/AnMtgsAbsts2009.54818 Fertilizer Input Costs: Perceptions and Strategies.

Monday, November 2, 2009: 3:15 PM
Convention Center, Room 324, Third Floor

Peter Scharf1, Ray Massey2, Julie A. Abendroth3, Newell Kitchen4 and Kenneth Sudduth4, (1)Div. of Plant Sciences, Univ. of Missouri, Columbia, MO
(2)Agricultural Economics, Univ. of Missouri, Columbia, MO
(3)Univ. of Missouri, Richmond, MO
(4)USDA-ARS, Columbia, MO
Surveys of producers attending Extension meetings in February 2009 indicated that their top economic concern is rising fertilizer prices. Two common responses to this concern were to start using precision or variable-rate nutrient application and to start using nutrient placement. Spreadsheets on the economics of these two practices for P and K management were developed. A ‘front page’ with a dial indicator was developed that shows profitability of these practices relative to conventional broadcast management.
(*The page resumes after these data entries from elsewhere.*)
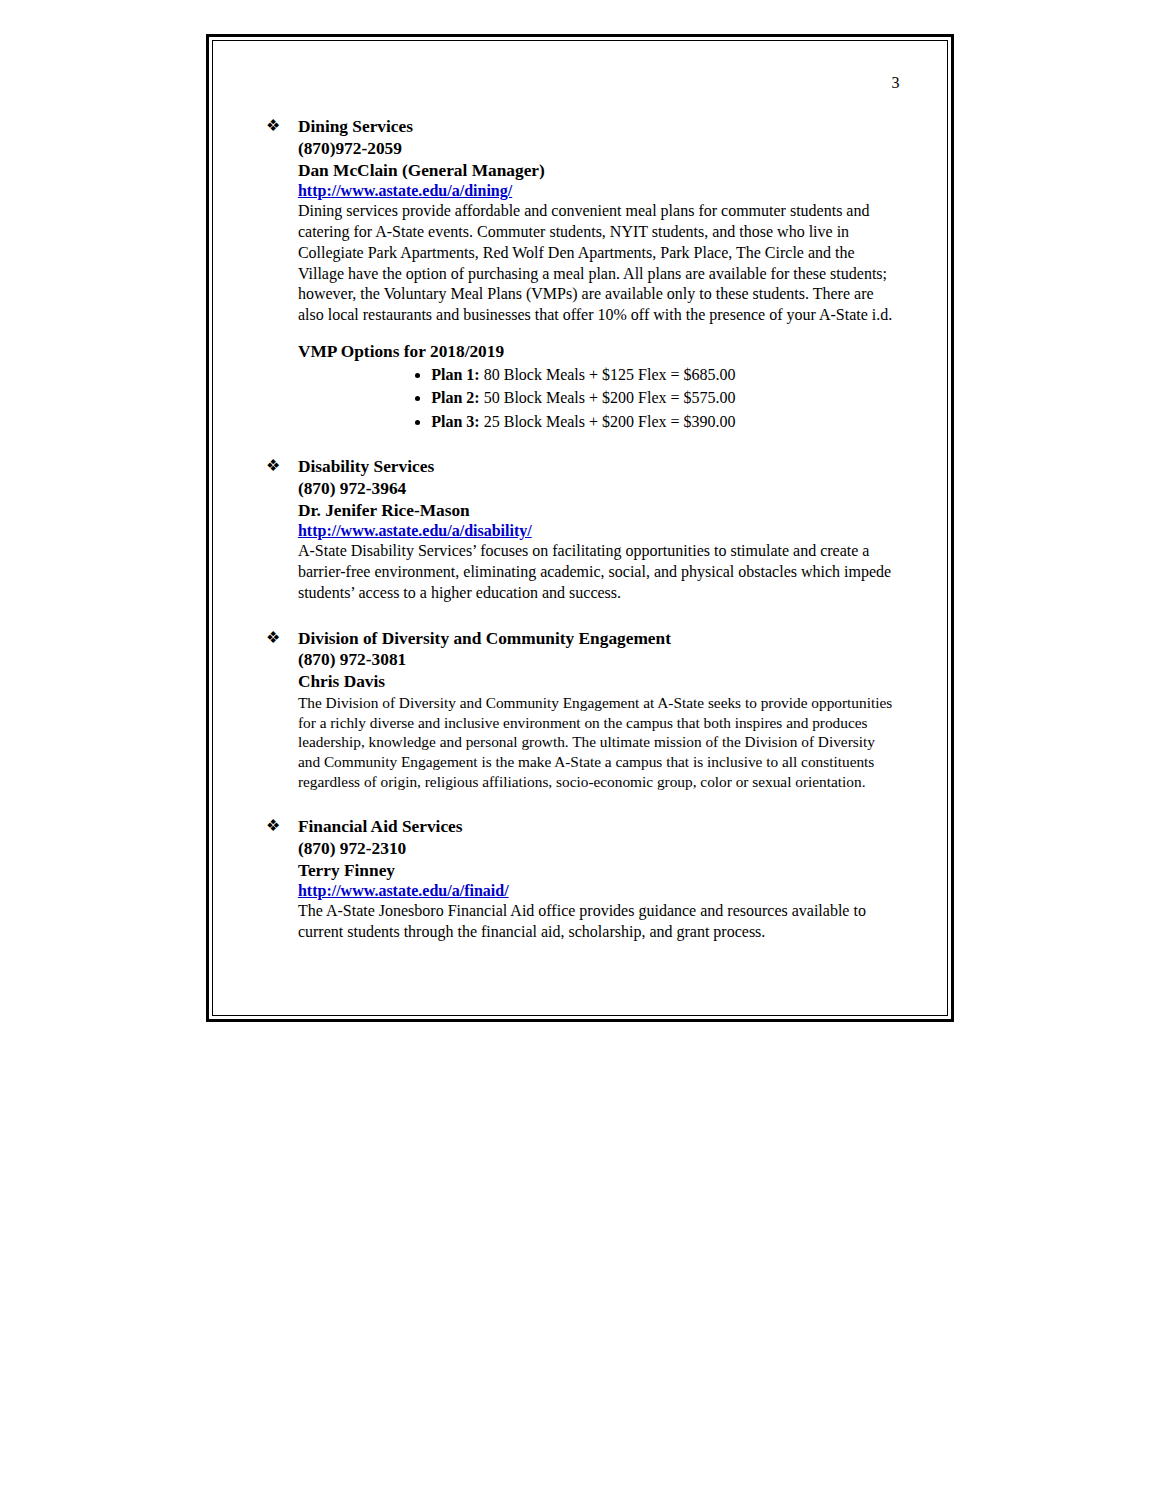3
Dining Services (870)972-2059 Dan McClain (General Manager) http://www.astate.edu/a/dining/
Dining services provide affordable and convenient meal plans for commuter students and catering for A-State events. Commuter students, NYIT students, and those who live in Collegiate Park Apartments, Red Wolf Den Apartments, Park Place, The Circle and the Village have the option of purchasing a meal plan. All plans are available for these students; however, the Voluntary Meal Plans (VMPs) are available only to these students. There are also local restaurants and businesses that offer 10% off with the presence of your A-State i.d.
VMP Options for 2018/2019
Plan 1: 80 Block Meals + $125 Flex = $685.00
Plan 2: 50 Block Meals + $200 Flex = $575.00
Plan 3: 25 Block Meals + $200 Flex = $390.00
Disability Services (870) 972-3964 Dr. Jenifer Rice-Mason http://www.astate.edu/a/disability/
A-State Disability Services’ focuses on facilitating opportunities to stimulate and create a barrier-free environment, eliminating academic, social, and physical obstacles which impede students’ access to a higher education and success.
Division of Diversity and Community Engagement (870) 972-3081 Chris Davis
The Division of Diversity and Community Engagement at A-State seeks to provide opportunities for a richly diverse and inclusive environment on the campus that both inspires and produces leadership, knowledge and personal growth. The ultimate mission of the Division of Diversity and Community Engagement is the make A-State a campus that is inclusive to all constituents regardless of origin, religious affiliations, socio-economic group, color or sexual orientation.
Financial Aid Services (870) 972-2310 Terry Finney http://www.astate.edu/a/finaid/
The A-State Jonesboro Financial Aid office provides guidance and resources available to current students through the financial aid, scholarship, and grant process.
This ‘front page’ also has a number of inputs that can be modified by the user, including fertilizer and commodity prices. Our analysis suggests that precision P and K management is profitable at current prices if soil test target values are reduced when using this practice (as supported by recent response data). It also suggests that subsurface placement of P and K will rarely be profitable even with low-testing rented land. Precision application of N using crop sensors has been profitable in 55 on-farm demonstrations in Missouri. Judicious use of precision agriculture technologies has the potential to reduce fertilizer input costs without reducing yield.